> _Exercise instructions_
What is the number of lines in the entries that contain the word "Canada"? Answer with that figure alone.

> _Records supplied_

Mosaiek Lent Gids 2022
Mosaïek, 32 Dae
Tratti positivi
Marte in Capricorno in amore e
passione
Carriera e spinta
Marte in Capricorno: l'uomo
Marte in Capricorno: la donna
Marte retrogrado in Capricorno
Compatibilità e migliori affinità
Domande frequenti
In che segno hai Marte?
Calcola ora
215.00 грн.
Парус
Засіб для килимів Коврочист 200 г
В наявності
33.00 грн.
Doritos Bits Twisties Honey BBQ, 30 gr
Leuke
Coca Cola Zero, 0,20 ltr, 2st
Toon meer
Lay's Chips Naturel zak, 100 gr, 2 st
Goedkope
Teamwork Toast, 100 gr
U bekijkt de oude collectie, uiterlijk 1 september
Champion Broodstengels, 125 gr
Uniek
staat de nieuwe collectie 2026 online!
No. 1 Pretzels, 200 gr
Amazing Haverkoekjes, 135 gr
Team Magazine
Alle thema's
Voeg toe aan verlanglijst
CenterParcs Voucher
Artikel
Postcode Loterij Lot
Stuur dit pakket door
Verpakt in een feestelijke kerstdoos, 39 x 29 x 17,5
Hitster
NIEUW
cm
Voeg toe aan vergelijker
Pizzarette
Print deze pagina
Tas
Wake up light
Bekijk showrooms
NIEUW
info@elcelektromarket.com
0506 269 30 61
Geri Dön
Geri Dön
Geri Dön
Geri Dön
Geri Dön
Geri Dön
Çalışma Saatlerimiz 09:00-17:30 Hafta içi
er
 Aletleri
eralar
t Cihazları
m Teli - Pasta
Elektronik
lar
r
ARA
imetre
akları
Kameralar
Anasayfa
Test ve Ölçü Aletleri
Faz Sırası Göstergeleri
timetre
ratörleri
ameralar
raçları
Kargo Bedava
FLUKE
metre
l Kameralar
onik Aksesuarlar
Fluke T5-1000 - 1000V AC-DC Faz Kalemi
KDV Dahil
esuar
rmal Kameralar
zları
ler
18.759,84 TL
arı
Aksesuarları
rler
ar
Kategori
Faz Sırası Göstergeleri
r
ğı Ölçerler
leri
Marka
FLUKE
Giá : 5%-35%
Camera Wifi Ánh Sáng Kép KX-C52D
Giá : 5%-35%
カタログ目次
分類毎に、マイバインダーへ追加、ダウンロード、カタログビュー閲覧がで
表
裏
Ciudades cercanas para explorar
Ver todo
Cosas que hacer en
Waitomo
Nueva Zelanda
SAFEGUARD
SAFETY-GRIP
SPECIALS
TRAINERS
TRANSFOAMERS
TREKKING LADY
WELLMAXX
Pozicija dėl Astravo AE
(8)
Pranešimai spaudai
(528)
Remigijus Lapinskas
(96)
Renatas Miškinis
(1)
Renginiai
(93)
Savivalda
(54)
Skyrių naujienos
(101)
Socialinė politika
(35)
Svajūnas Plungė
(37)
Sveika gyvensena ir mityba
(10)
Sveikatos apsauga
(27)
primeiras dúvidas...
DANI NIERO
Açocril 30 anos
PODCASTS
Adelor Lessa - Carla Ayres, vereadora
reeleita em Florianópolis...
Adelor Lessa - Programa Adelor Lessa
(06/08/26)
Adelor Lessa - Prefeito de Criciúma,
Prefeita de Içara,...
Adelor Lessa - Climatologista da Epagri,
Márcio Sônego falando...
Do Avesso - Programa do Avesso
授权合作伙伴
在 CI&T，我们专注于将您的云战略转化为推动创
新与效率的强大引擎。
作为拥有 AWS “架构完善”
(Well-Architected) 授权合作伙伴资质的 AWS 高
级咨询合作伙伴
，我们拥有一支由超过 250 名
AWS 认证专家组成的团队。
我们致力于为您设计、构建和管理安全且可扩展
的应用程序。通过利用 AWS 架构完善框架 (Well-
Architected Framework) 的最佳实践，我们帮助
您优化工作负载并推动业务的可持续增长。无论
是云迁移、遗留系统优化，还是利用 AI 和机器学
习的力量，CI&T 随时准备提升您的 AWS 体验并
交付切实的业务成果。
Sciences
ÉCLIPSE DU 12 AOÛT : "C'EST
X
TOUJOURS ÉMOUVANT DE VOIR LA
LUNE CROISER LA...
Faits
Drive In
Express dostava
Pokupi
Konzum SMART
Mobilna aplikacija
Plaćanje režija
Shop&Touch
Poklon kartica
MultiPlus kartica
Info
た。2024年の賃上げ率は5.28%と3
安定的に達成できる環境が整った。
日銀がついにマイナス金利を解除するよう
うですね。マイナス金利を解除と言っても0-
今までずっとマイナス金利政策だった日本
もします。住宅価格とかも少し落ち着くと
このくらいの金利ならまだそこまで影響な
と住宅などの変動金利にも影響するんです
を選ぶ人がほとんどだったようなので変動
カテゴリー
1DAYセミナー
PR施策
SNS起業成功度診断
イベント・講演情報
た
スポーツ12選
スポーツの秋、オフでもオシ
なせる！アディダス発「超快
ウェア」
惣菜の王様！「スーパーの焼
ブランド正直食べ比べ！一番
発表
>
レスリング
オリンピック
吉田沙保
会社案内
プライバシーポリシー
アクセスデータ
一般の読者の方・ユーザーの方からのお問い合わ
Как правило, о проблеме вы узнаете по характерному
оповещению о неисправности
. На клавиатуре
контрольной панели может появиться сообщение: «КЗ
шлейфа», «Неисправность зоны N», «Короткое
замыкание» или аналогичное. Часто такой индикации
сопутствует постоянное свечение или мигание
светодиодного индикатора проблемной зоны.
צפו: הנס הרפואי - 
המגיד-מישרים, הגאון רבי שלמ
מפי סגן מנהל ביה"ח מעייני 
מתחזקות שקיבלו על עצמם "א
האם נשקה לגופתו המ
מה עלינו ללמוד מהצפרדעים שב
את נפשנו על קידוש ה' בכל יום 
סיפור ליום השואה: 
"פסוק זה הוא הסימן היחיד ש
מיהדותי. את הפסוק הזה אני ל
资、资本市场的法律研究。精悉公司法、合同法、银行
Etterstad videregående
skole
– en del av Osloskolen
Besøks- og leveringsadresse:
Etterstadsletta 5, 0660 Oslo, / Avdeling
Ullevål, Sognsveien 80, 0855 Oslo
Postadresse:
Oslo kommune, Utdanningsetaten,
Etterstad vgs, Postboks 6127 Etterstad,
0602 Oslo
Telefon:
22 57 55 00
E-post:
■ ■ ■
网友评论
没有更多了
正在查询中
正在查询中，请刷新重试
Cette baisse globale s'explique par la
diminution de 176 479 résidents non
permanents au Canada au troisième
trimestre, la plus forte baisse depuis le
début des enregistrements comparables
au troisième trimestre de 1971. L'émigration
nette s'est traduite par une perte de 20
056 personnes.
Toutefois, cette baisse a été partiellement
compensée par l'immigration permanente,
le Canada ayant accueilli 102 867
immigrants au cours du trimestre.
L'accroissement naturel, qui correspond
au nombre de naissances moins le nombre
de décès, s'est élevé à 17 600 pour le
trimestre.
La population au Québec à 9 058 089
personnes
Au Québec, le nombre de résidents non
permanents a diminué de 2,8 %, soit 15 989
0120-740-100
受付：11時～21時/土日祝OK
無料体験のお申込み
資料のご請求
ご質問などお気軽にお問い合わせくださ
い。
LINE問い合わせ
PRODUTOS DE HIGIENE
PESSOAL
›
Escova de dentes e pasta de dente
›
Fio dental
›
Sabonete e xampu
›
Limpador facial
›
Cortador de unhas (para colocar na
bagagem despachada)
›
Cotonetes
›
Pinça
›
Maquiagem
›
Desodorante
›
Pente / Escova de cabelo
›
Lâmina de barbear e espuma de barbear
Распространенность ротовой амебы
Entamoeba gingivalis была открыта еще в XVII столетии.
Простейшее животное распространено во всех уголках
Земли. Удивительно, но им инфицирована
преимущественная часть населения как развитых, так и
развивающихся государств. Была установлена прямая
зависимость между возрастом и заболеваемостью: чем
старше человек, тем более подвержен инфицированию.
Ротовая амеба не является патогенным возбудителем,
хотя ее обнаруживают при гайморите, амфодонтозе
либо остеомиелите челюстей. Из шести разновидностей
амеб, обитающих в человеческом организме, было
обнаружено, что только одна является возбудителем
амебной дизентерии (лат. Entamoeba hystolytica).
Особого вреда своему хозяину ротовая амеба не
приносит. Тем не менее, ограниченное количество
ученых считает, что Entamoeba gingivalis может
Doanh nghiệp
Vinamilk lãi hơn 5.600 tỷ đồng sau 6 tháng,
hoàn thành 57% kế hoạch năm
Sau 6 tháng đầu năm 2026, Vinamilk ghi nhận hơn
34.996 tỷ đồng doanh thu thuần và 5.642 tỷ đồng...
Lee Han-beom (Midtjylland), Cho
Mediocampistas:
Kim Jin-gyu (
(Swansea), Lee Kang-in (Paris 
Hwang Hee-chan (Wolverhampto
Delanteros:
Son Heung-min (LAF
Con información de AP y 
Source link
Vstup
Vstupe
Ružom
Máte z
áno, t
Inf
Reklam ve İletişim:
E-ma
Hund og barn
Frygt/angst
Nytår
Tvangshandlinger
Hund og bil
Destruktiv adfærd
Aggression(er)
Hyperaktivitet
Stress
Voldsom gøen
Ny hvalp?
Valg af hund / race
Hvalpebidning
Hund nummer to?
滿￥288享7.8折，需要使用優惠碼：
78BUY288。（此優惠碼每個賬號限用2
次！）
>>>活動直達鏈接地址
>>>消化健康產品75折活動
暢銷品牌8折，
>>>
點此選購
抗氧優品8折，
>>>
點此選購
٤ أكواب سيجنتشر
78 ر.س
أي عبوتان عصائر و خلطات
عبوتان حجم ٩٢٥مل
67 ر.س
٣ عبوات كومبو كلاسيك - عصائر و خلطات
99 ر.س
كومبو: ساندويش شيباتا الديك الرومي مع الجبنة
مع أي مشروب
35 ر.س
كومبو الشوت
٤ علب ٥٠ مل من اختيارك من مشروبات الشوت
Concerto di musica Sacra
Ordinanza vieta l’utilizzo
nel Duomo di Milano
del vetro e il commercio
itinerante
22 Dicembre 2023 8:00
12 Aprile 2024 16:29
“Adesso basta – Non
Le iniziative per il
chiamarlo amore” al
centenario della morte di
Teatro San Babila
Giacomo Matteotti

> _Answer for this exercise_
2